Activity list —
**A)** Answer these questions using the excerpt on association rule mining and school absences, marking each answer (i), (ii), (iii) to match:
(i) According to the excerpt, what does association rule mining identify based on co-occurrence relationships?
(ii) From which nationwide survey, and in which country, does the study take its data?
(iii) What does that survey focus on?
**B)** Write the next part of the excerpt on association rule mining and school absences, continuing from its final line.

Excerpted text —
Association rule mining is an effective technique for uncovering patterns and relationships in large datasets^23,24. By identifying frequent itemset and association rules based on co-occurrence relationships, this method allows for the discovery of hidden patterns and associations that may not be apparent through other techniques. When it comes to school absences, association rule mining can help reveal interesting relationships between different factors contributing to absences and provide valuable insights into the underlying reasons behind them.

Despite the effectiveness of association rule mining in uncovering interesting associations or patterns in data, it has not been utilized in any previous studies. Hence, this study aims to employ association rule mining to identify the genuine reasons for school absences and pinpoint at what point it develops into school refusal. Given the absence of prior research employing a large dataset to examine this phenomenon, the present study aims to ascertain the underlying factors contributing to these behaviours by an analysis of data derived from young minds matter (YMM), a nationwide survey in Australia that focuses on mental health and overall well-being. Overall, this study investigates how association rule mining can be applied to discover the hidden information by analysing huge amount of data from YMM to create potentially meaningful patterns to extract the most relevant features related with school refusal and absenteeism to identify, in particular:

1.

Material provided —
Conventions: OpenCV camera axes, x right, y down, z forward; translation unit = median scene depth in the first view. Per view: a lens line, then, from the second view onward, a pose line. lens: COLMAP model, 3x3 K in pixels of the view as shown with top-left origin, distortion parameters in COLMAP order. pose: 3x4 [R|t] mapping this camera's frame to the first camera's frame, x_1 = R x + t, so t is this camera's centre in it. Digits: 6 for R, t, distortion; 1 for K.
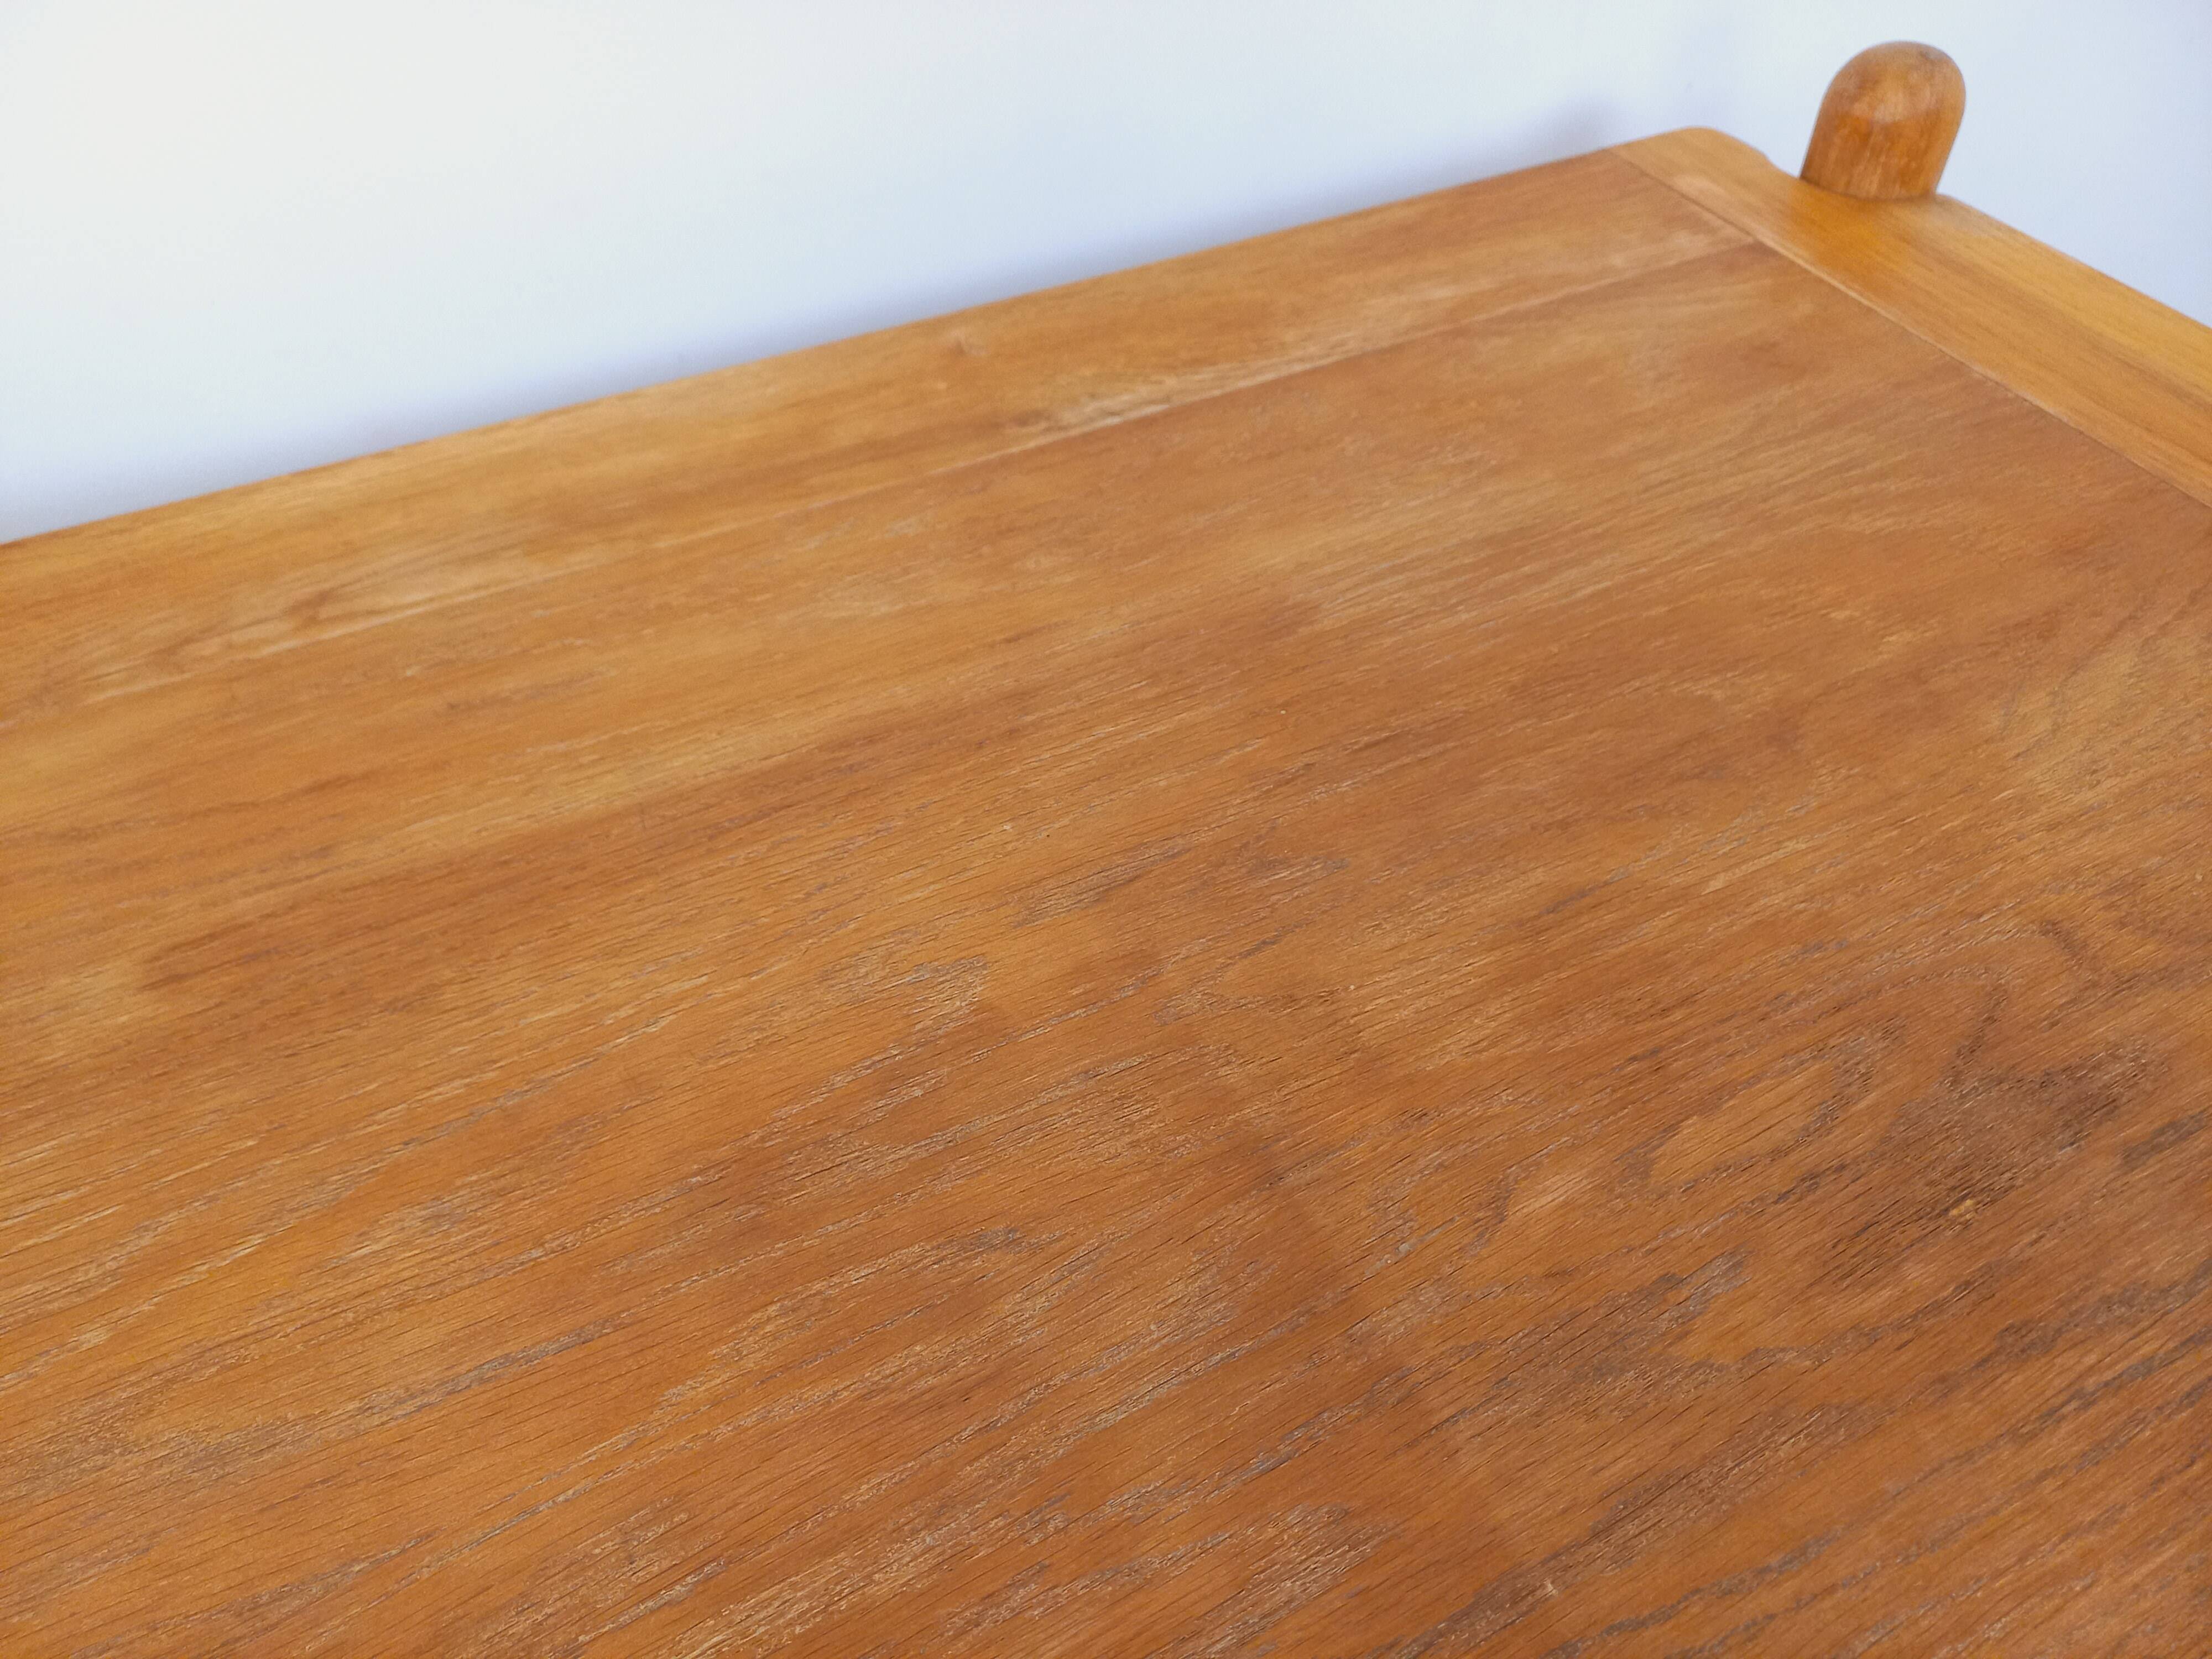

Your written answers —
**A)**
(i) Frequent itemset and association rules.
(ii) Young minds matter (YMM), a nationwide survey in Australia.
(iii) Mental health and overall well-being.

**B)**
Which children refuse to attend school,
2.
What are the reasons for their absence,
3.
Most importantly, what are the underlying factors contributing to school absenteeism among children and adolescents, and at what point does it transition into school refusal, is there anything that parents, teachers, or school officials should be aware of?

To accomplish this, the study has been utilized the Apriori algorithm, a widely recognized machine learning algorithm for association rule mining^{25,26,27,28,29,30,31}. This algorithm has been widely employed in various fields such as hypothesis testing, numerical analysis, and large-scale data processing^32,33. Given the lack of prior research utilizing a large dataset to examine this phenomenon, this study aims to uncover the hidden information and create meaningful patterns to extract the most relevant features related to school refusal and absenteeism.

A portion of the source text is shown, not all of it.